The Art of Stress-Free Productivity

David AllenPenguin • 2002

Beyond the Calendar

David Allan advocates allocating your limited time by managing your resources, workplace and actions. To begin, identify what you need to do well in advance of when you need to do it.

Many people today take on more projects than they can handle, David Allen argues, thereby increasing their stress. Continual change and fuzzy boundaries hamper many projects, he explains, so you may not be sure when you’ve even finished a job. This lack of borders creates added work and spurs unnecessary, frequent memos and discussions. “If it’s on your mind,” the author writes, “your mind isn’t clear.”

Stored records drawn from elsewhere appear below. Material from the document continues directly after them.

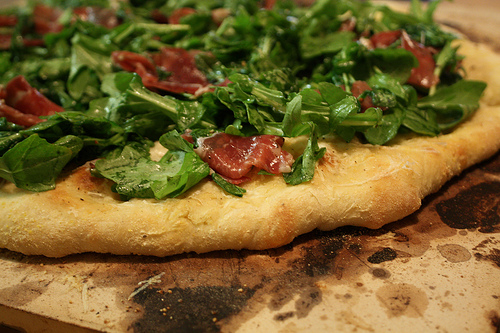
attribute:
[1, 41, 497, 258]
crust — yellow, brown, toasted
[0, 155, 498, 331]
table — brown, greasy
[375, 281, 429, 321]
grease stain — round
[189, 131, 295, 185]
meat — dark red, brown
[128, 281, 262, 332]
spot — black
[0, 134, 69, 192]
spinach — green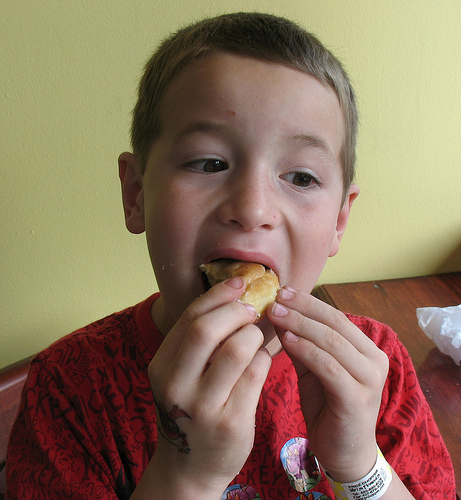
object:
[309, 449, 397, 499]
tag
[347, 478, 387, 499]
writing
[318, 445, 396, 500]
wrist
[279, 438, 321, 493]
sticker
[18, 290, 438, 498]
shirt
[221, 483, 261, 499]
sticker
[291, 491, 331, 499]
sticker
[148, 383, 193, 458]
artwork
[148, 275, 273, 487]
hand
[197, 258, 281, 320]
food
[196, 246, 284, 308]
mouth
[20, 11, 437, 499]
boy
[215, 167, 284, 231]
nose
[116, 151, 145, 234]
ear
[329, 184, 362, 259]
ear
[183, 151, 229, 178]
eye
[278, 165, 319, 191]
eye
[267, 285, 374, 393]
fingers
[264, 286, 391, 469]
hand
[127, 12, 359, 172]
hair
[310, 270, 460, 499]
table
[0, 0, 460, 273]
wall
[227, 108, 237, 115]
scratch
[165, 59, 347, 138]
forehead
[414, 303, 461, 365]
bag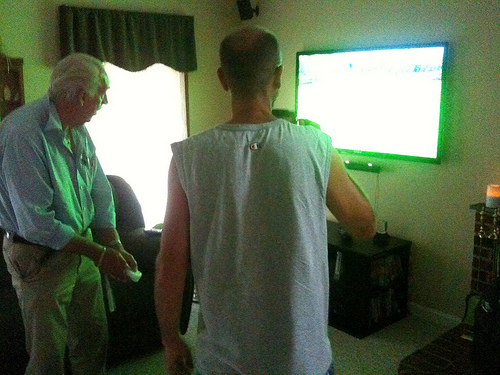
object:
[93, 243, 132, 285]
hand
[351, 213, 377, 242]
elbow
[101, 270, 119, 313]
strap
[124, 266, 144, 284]
nintendo wii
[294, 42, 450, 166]
screen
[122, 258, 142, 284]
controller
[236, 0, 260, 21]
black speaker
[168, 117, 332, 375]
shirt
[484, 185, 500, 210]
candle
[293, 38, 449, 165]
t.v.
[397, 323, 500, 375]
brick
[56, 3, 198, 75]
curtain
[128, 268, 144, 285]
game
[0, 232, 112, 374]
trouser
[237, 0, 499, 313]
wall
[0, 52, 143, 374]
man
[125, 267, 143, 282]
wii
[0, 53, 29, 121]
shelf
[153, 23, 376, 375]
man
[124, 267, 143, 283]
remote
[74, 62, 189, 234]
window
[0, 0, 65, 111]
wall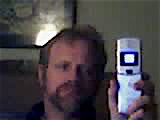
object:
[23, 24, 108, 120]
man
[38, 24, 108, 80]
hair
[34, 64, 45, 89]
ear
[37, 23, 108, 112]
head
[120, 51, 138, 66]
display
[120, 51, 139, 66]
rectangle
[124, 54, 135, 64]
light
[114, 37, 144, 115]
phone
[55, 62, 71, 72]
eye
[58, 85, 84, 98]
mouth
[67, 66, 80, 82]
nose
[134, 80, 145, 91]
finger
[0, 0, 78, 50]
picture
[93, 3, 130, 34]
wall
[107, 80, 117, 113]
thumb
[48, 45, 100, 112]
face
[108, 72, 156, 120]
hand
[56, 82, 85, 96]
mustache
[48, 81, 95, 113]
beard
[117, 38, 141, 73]
screen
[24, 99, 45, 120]
tee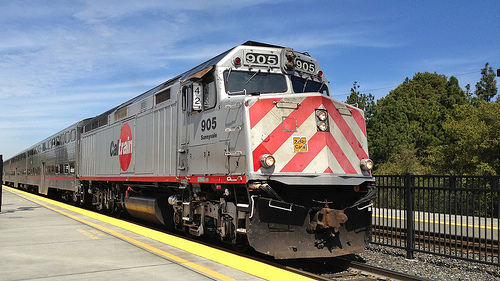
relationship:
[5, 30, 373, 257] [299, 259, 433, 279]
train travels on tracks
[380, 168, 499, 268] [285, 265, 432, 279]
fence near tracks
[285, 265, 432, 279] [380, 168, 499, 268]
tracks are near fence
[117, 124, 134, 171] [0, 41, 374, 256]
circle on locomotive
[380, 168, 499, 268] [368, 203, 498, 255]
fence separating highway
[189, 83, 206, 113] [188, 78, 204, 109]
number on mirror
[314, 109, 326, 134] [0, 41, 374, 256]
headlight on locomotive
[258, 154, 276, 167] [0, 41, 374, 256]
headlight on locomotive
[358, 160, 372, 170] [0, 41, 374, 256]
headlight on locomotive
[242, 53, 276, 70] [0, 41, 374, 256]
number on locomotive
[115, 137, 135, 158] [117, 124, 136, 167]
word in circle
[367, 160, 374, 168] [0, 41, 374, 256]
headlight on locomotive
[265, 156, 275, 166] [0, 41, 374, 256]
headlight on locomotive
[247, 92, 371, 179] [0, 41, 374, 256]
stripes on locomotive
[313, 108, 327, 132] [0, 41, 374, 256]
headlight front of locomotive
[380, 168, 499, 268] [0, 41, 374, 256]
fence next to locomotive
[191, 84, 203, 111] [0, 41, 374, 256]
number on locomotive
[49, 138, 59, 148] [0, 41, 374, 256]
window on locomotive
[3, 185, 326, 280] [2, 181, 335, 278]
stripe on platform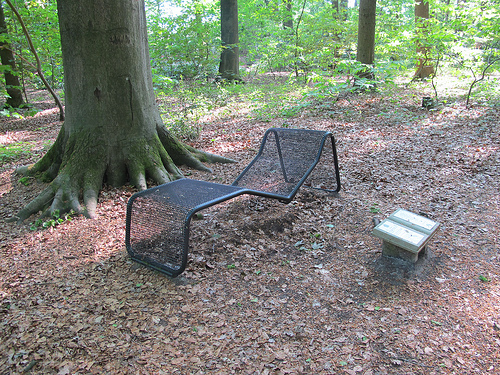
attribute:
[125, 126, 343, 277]
bench — black, bent, metal, wide, curved, empty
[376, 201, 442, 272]
statue — cement, small, brown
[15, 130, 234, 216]
tree roots — exposed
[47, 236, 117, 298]
leaves — dead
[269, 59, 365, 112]
vegetation — green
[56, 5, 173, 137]
tree trunk — brown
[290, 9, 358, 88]
tree — small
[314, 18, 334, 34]
leaves — green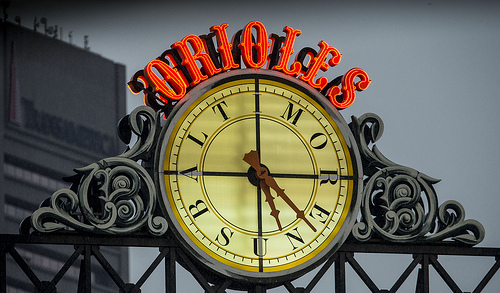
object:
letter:
[145, 59, 185, 101]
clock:
[148, 67, 364, 286]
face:
[165, 78, 353, 273]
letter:
[280, 100, 306, 127]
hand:
[241, 150, 317, 231]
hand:
[260, 181, 282, 233]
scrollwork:
[347, 111, 487, 246]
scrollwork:
[16, 105, 170, 239]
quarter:
[163, 78, 260, 176]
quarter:
[257, 77, 352, 177]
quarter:
[165, 173, 261, 272]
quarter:
[259, 177, 358, 273]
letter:
[126, 69, 168, 113]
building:
[2, 19, 132, 292]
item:
[82, 31, 90, 50]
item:
[14, 13, 22, 27]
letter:
[214, 226, 235, 247]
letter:
[185, 131, 207, 149]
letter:
[328, 67, 371, 110]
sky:
[2, 0, 500, 291]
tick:
[264, 87, 267, 92]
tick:
[317, 117, 322, 120]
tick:
[224, 250, 227, 255]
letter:
[239, 20, 271, 70]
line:
[253, 77, 268, 272]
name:
[144, 20, 371, 111]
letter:
[309, 131, 330, 149]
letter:
[319, 167, 338, 186]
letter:
[309, 201, 332, 225]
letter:
[284, 226, 305, 251]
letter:
[251, 235, 268, 257]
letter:
[188, 199, 210, 221]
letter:
[299, 40, 341, 89]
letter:
[180, 163, 199, 184]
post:
[333, 252, 346, 293]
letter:
[172, 34, 222, 86]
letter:
[209, 23, 241, 71]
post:
[164, 247, 176, 292]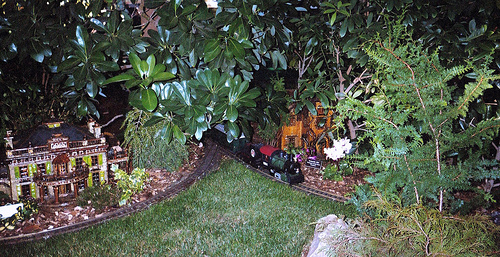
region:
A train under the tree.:
[213, 112, 306, 188]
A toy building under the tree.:
[11, 120, 122, 181]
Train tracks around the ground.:
[170, 135, 213, 191]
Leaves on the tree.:
[123, 40, 212, 97]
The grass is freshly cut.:
[177, 180, 263, 255]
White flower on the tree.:
[325, 127, 350, 160]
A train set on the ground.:
[20, 93, 337, 219]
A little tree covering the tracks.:
[345, 30, 461, 236]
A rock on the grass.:
[301, 202, 362, 248]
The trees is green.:
[46, 21, 363, 111]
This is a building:
[6, 109, 127, 218]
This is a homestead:
[15, 32, 488, 251]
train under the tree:
[231, 128, 309, 186]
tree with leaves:
[70, 26, 270, 83]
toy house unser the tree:
[3, 130, 122, 201]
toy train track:
[310, 188, 357, 202]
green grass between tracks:
[199, 194, 311, 250]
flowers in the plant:
[323, 135, 353, 164]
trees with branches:
[94, 14, 355, 84]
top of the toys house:
[7, 138, 99, 152]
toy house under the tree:
[269, 95, 331, 140]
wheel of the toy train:
[269, 170, 283, 182]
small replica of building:
[0, 115, 109, 192]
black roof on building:
[8, 113, 94, 164]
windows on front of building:
[42, 155, 94, 170]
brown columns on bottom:
[34, 185, 85, 203]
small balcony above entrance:
[38, 170, 79, 186]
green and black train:
[218, 138, 305, 190]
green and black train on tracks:
[214, 138, 297, 187]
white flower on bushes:
[321, 139, 358, 166]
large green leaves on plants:
[95, 9, 264, 122]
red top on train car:
[248, 142, 278, 160]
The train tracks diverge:
[3, 131, 365, 245]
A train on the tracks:
[208, 122, 303, 189]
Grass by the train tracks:
[1, 156, 329, 252]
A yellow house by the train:
[3, 123, 110, 188]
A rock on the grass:
[305, 211, 375, 255]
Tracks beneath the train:
[298, 178, 361, 208]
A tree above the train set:
[9, 5, 494, 255]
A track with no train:
[0, 143, 220, 241]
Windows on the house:
[11, 154, 102, 192]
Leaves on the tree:
[1, 5, 272, 105]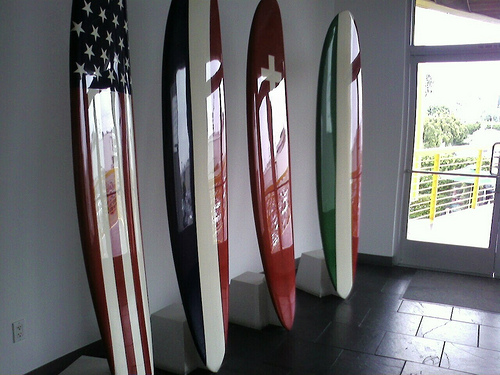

Anything you consider unfinished in any way must be captured in a trusted system outside your mind, or what I call a collection bucket, that you know you’ll come back to regularly and sort through.David Allen

An author, lecturer and founder of his own management consulting, coaching, and training company, Allen has another bestseller to his credit, Ready for Anything. He is a popular speaker on personal and organizational effectiveness. He explains that to accomplish your projects effectively and efficiently, you need to reach two goals. First, capture everything you need to do, now or in the future, in a logical, organized, reliable system that records everything outside your memory, so you don’t have to think about these issues until you are ready. Second, discipline yourself to make advance decisions about how much information and instruction you need to facilitate planning what you’re doing and to change plans as necessary.